Recommended Monitoring

Monitor patients for signs and symptoms of overt bleeding during the use of cangrelor.

Dosing

The recommended dosage of cangrelor is 30 mcg/kg IV bolus (less than 1 minute) diluted with sodium chloride 0.9% injection or dextrose 5% injection, followed immediately by a 4 mcg/kg/min IV infusion using a dedicated IV line. The IV bolus should be completely administered prior to the start of the PCI procedure and continued for at least 2 hours or for the duration of the PCI, whichever is longer.2 An oral P2Y12 receptor antagonist (ie, clopidogrel, ticagrelor, or prasugrel) should be started after discontinuation of the cangrelor infusion to maintain platelet inhibition.2,8,9,11,13 If clopidogrel is used, administer at a dose of 600 mg immediately after discontinuation of cangrelor; it should not be administered prior to discontinuation of cangrelor. If prasugrel is used, administer at a dose of 60 mg immediately after discontinuation of cangrelor; it should not be administered prior to discontinuation of cangrelor. If ticagrelor is used, administer at a dose of 180 mg at any time during the cangrelor infusion or immediately after cangrelor discontinuation.2

The antiplatelet regimen used in clinical studies evaluating bridging of thienopyridine-treated patients to CABG surgery was cangrelor 0.75 mcg/min as an infusion initiated after discontinuation of thienopyridine therapy and continued for up to 1 to 6 hours before surgery.10

No dosage adjustment is required for patients with any type of renal impairment. Cangrelor is not metabolized by the liver; no dosage adjustment is necessary in patients with liver impairment.2

Product Availability

Cangrelor was approved on June 22, 2015.1 It is available as a lyophilized powder for reconstitution (50 mg) in single-use vials.2

The lyophilized powder should be stored at controlled room temperature (20°C to 25°C [68°F to 77°F]), with excursions permitted between 15°C and 30°C (59°F and 86°F).2

Once reconstituted, the diluted solution should be used immediately. The solution can be stored for up to 12 hours in dextrose 5% injection and 24 hours in sodium chloride 0.9% at room temperature.2

Drug Safety/Risk Evaluation and Mitigation Strategy (REMS)

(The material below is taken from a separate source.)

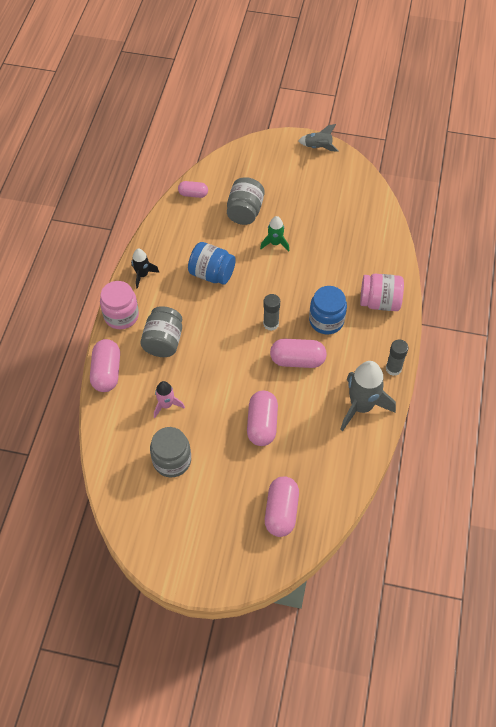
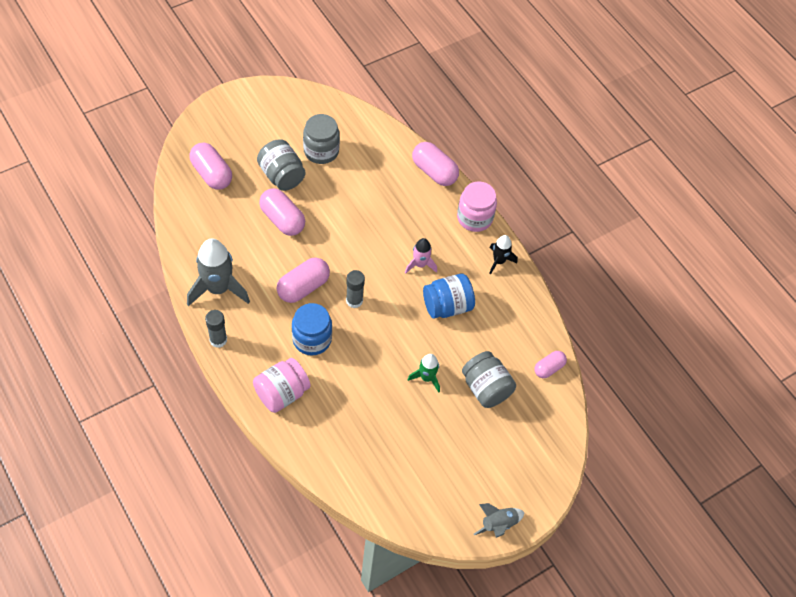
camera: 130 degrees right, 0 degrees up
(163, 341) = (420, 223): grey jar -> grey jar (282, 176)
(166, 405) = (366, 182): pink rocket -> pink rocket (420, 264)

No REMS is required for cangrelor.1

Conclusion

Cangrelor is a potent intravenous ADP receptor antagonist characterized by rapid onset and quick reversible effects. The approved indication for cangrelor is very limited compared to other approved P2Y12 inhibitors. Cangrelor, when used as an adjunct to PCI, is given as an IV bolus and immediately followed by an infusion for 2 hours or until the procedure is completed, whichever is longer. In the CHAMPION PHOENIX trial, cangrelor was superior to a loading dose of clopidogrel 300 or 600 mg; however, it was not superior to a loading dose of clopidogrel 600 mg or a placebo comparator in 2 separate clinical trials assessing outcomes up to 48 hours after PCI. Cangrelor was shown to be a feasible management strategy in patients waiting for cardiac surgery who require platelet P2Y12 inhibition and have not received another P2Y12 inhibitor or glycoprotein IIb/IIIa inhibitor. Bleeding was more common in patients who received cangrelor compared with clopidogrel or placebo.